The Rural Development minister, Raghuvansh Prasad Singh, claimed that within five years, the government will have built sufficient facilities for everyone – many years ahead of an international deadline.

He revealed that the government would spend around £125m on rural sanitation projects this year, a increase of 43 per cent on last year. He said: "By 2012, India will be free of defecation in the open and will meet international commitments in this regard."

The minister's pledge was delivered at the 4th World Toilet Summit in New Delhi which has brought together experts from more than 40 countries to discuss ways of providing affordable sanitation for the world's poorest people. The conference is largely the result of campaigning by Bindeshwar Pathak, the founder of a charity that provides public lavatories.

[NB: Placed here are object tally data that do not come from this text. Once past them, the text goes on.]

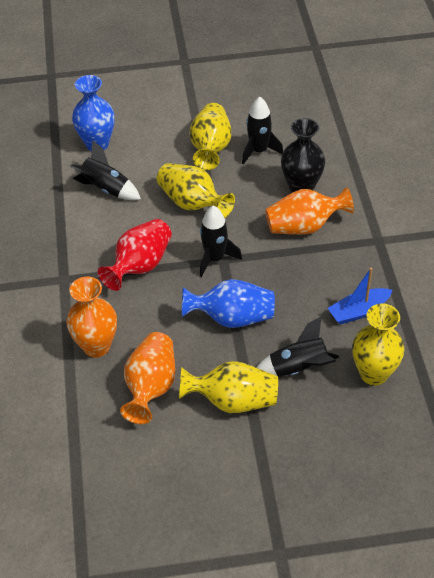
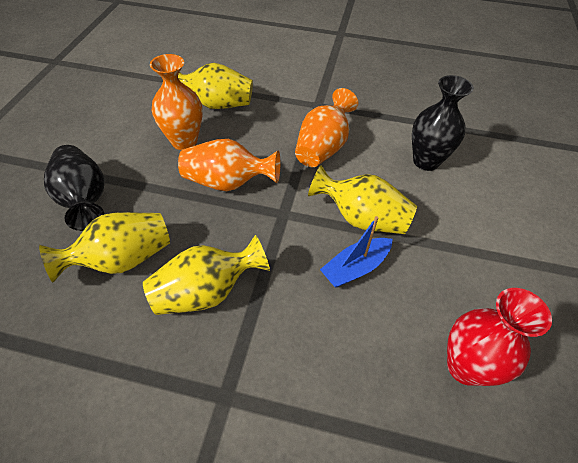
black rocket: 4 -> 0
black vase: 1 -> 2
blue vase: 2 -> 0

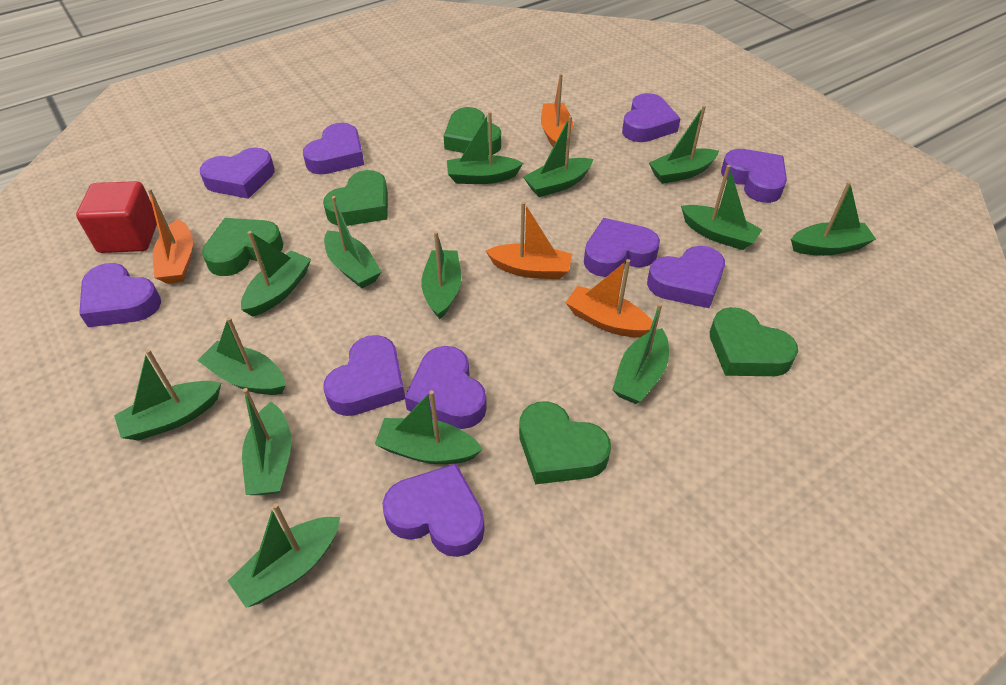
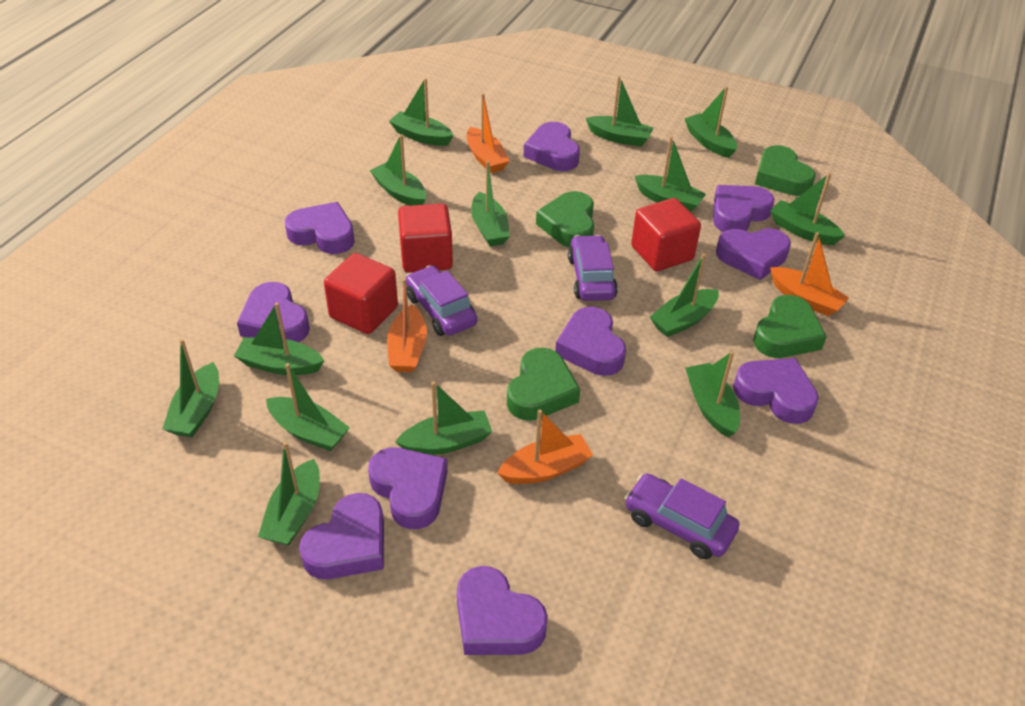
green heart: 5 -> 4
purple car: 0 -> 3
red cube: 1 -> 3

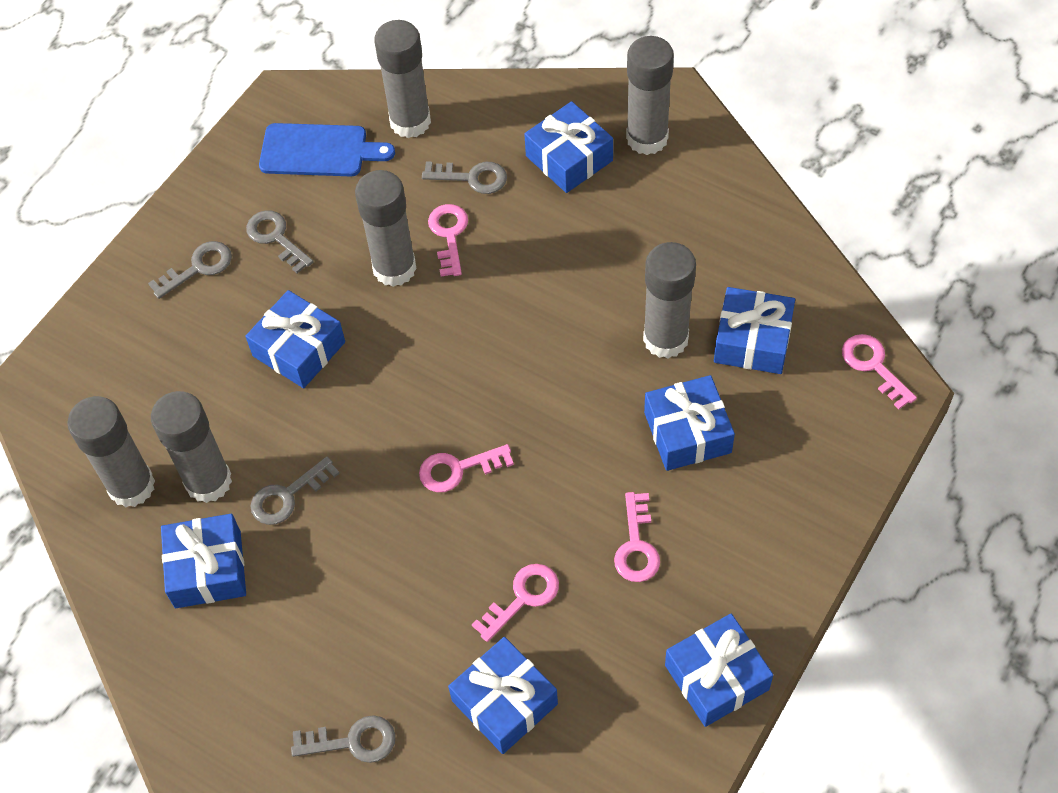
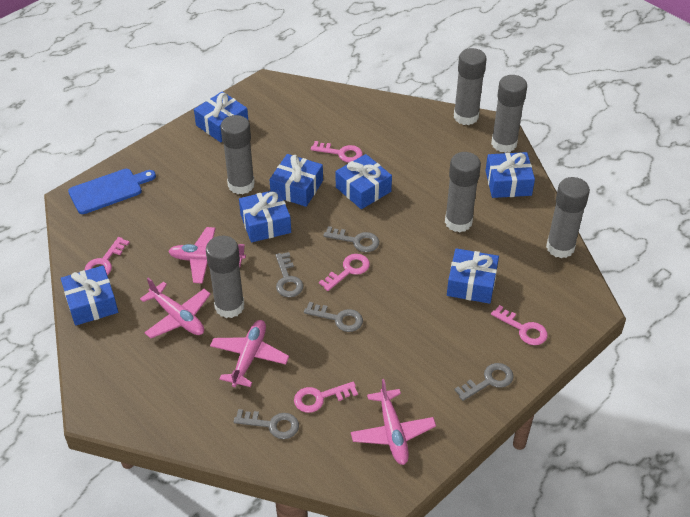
pink plane: 0 -> 4

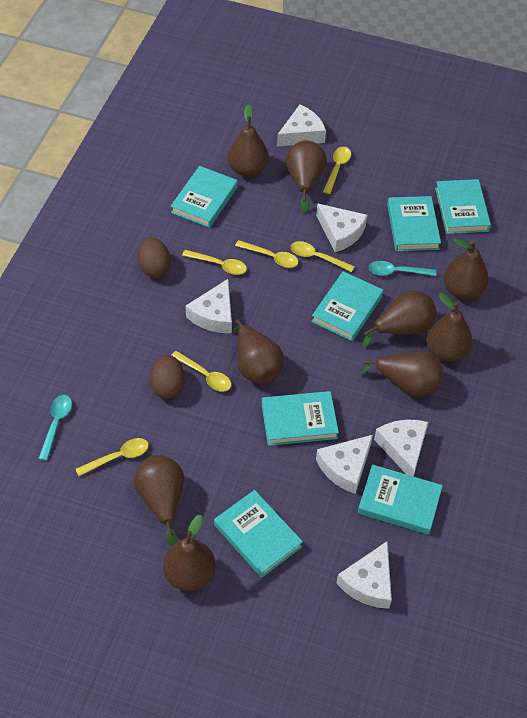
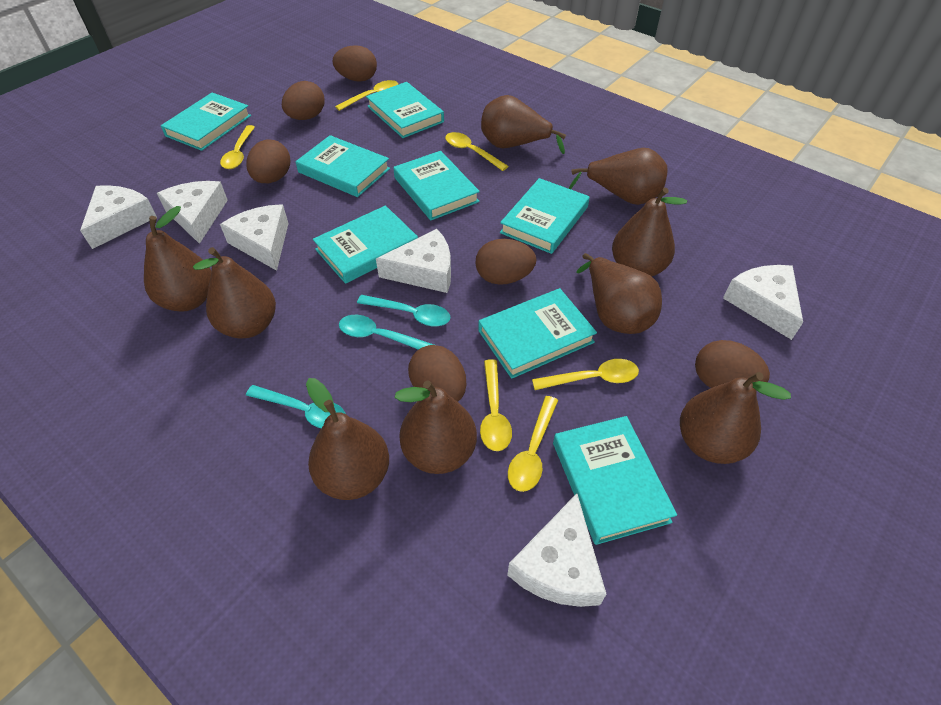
brown egg: 2 -> 6
turquoise book: 7 -> 8
turquoise spoon: 2 -> 3

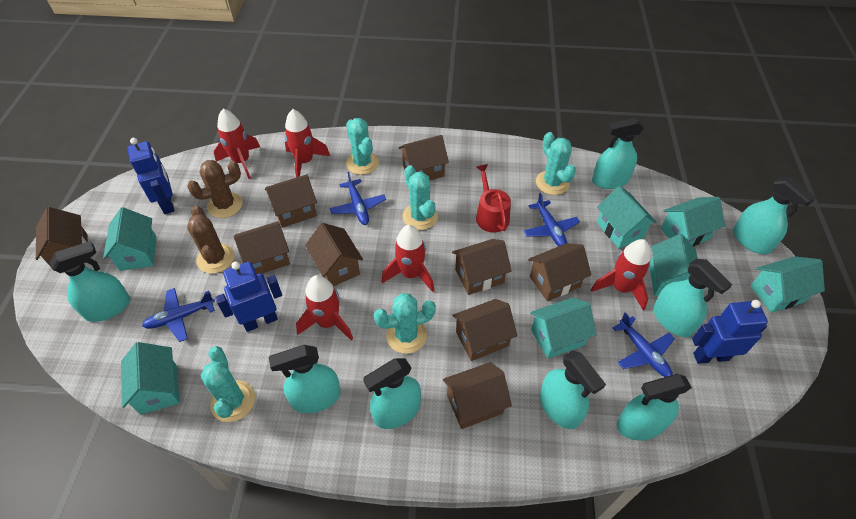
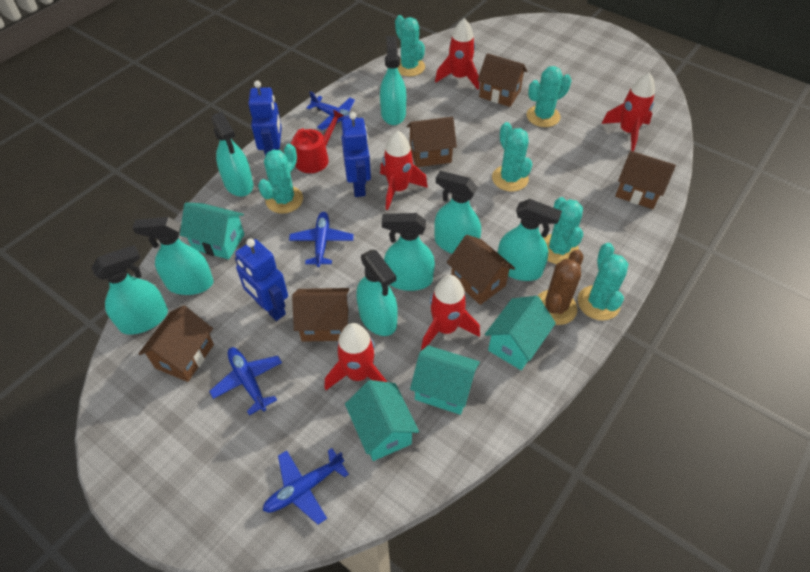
brown cactus: 2 -> 1
brown house: 9 -> 6
turquoise cactus: 5 -> 6
turquoise house: 7 -> 4

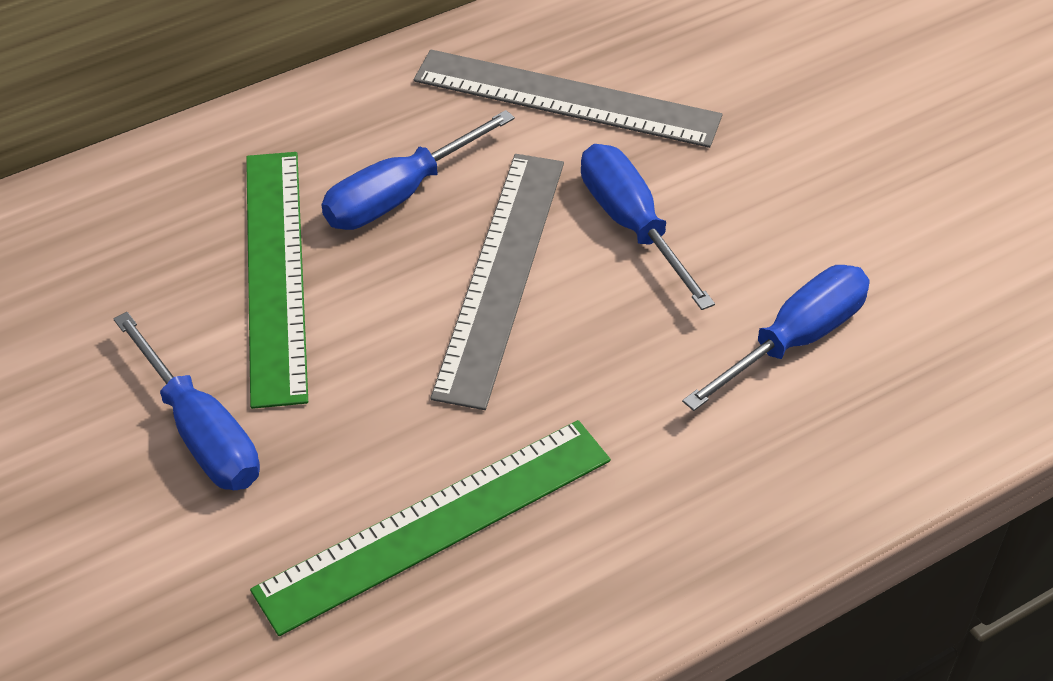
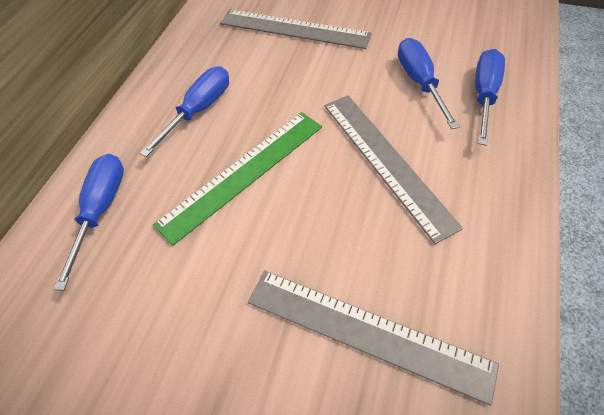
green ruler: 2 -> 1
grey ruler: 2 -> 3

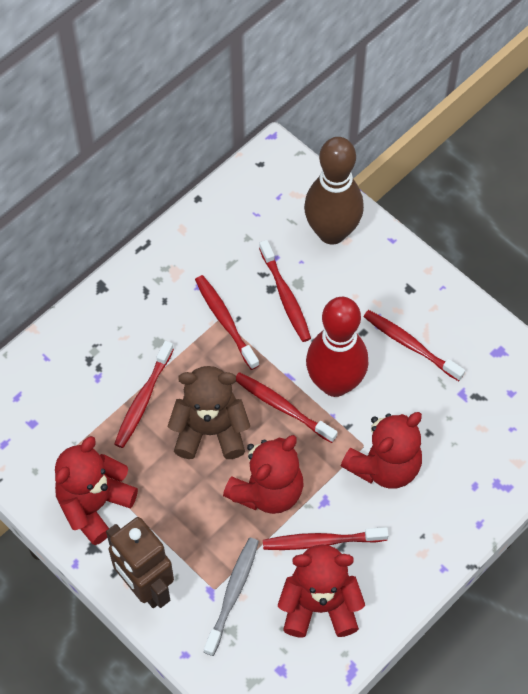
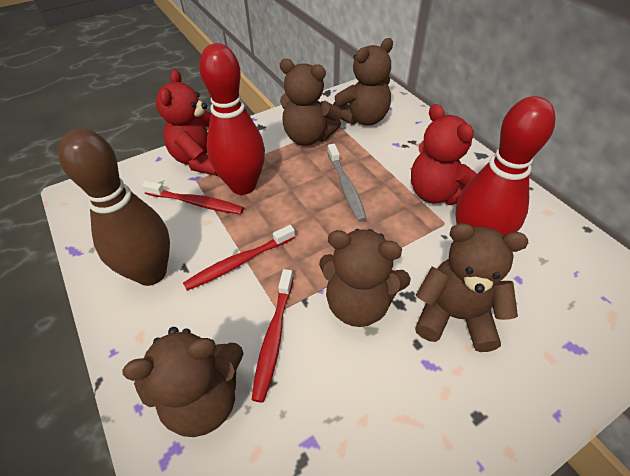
brown robot: 1 -> 0
brown teddy bear: 1 -> 5
red bowling pin: 1 -> 2
red teddy bear: 4 -> 2
red toothbrush: 6 -> 3

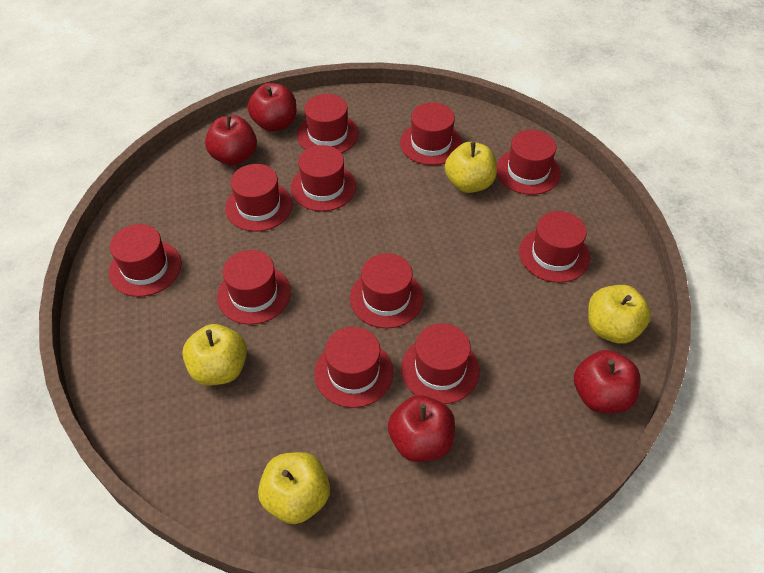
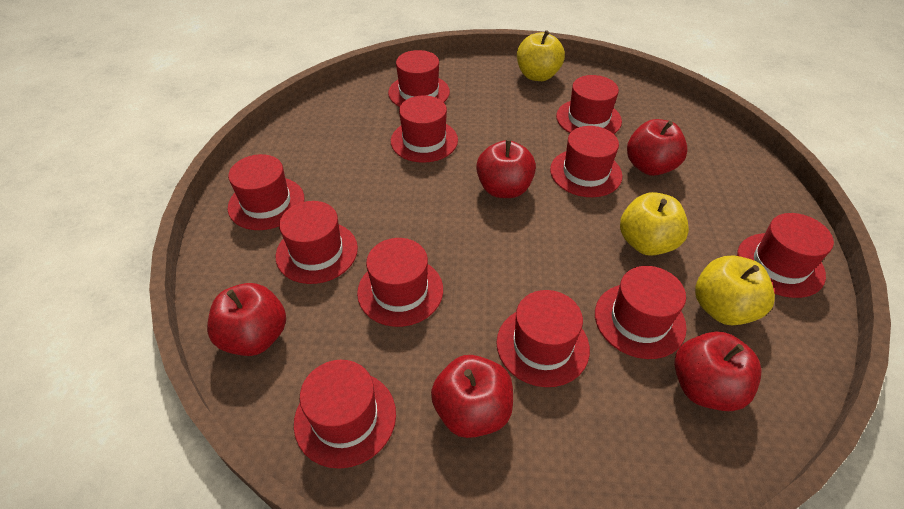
red apple: 4 -> 5
yellow apple: 4 -> 3

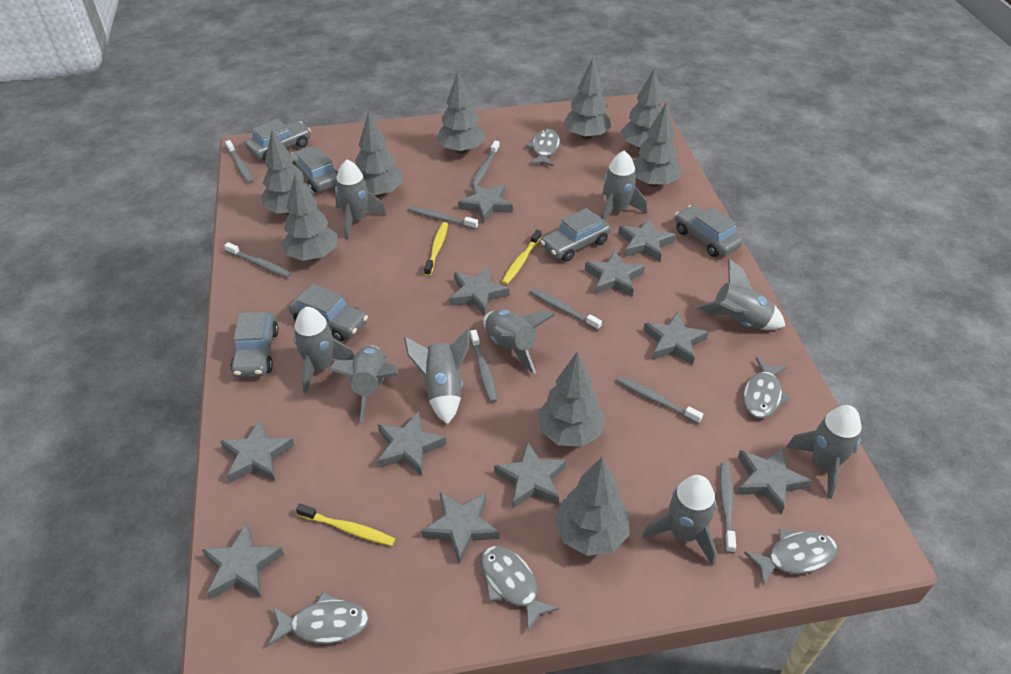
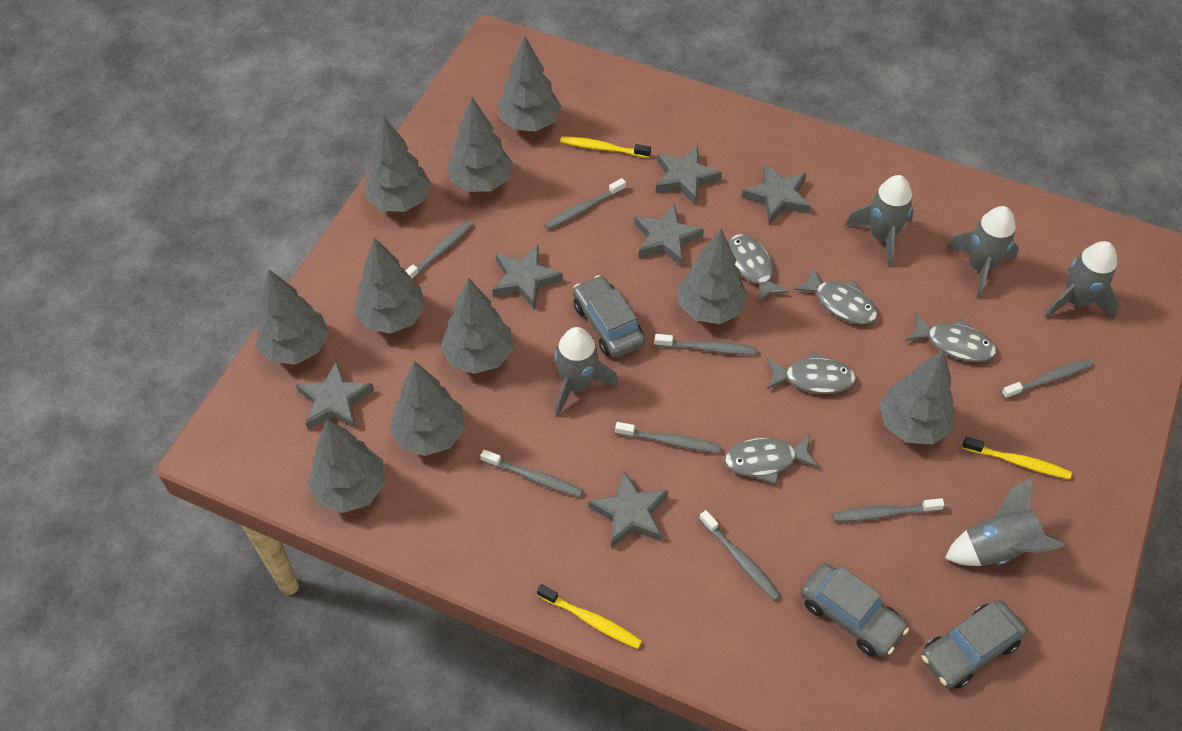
grey car: 6 -> 3
grey rocket: 9 -> 5
grey star: 11 -> 6
grey tree: 9 -> 10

Mr Pathak told delegates: "To achieve the goals, what is essential is that technology needs to be urgently developed that is suitable and simple of implementation. Sewers or septic tanks are not the solutions. Doctors around the world now say that better sanitation and public hygiene are key for improving public health."

Since the 1970s, his organisation, Sulabh International, has developed simple composting toilets that turns waste into water, fertiliser for crops, and biogas that can be used to run generators or cook. His organisation has provided 6,500 public toilets, most recently in Kabul.

To prove the effectiveness of the Sulabh system, each of the delegates received, along with the usual commemorative pens and stickers, a sample of composted human waste recovered from a Sulabh toilet that had been mixed with glue and fashioned into a paper weight. They also received a small sachet of nitrogen-rich manure made from human waste. The World Health Organisation has estimated that around the globe up to 2.6 billion people – one third of the planet's entire population – do not have access to proper toilet facilities. More than half of them live in China and India, with the latter accounting for around 700 million people. The UN's target for providing proper facilities for all people is 2015.

Up to half a million people in India are engaged in "manual scavenging" – cleaning toilets that have no sewage system and carrying away waste or "night soil" on their heads or in carts. The practice has been officially outlawed but persists because in many places there are no alternatives.

One former scavenger, Sushila Chauhan from Alwar in Rajasthan, told delegates how, unlike most people in her dry, desert state, she hated the rain which spilled the waste she was carrying in a metal tray on her head all over her. She was "rehabilitated" by a training and education scheme provided by Dr Pathak's organisation. She said: "The nauseating acidic smell of human waste used to remain with me throughout the day, even hours after I would return from work. But worst of all there was a lack of appetite for food and everything good in life."

India's minister for Social Justice and Empowerment, Meira Kumar, told the conference that the government would provide more resources for the rehabilitation of women such as Ms Chauhan.

Ms Kumar said: "We have banned the practice of manual scavenging and the government will complete the rehabilitation of all scavengers by March 2009. We launched a scheme for these people in January 2007 and the focus is to train scavengers for self-employment."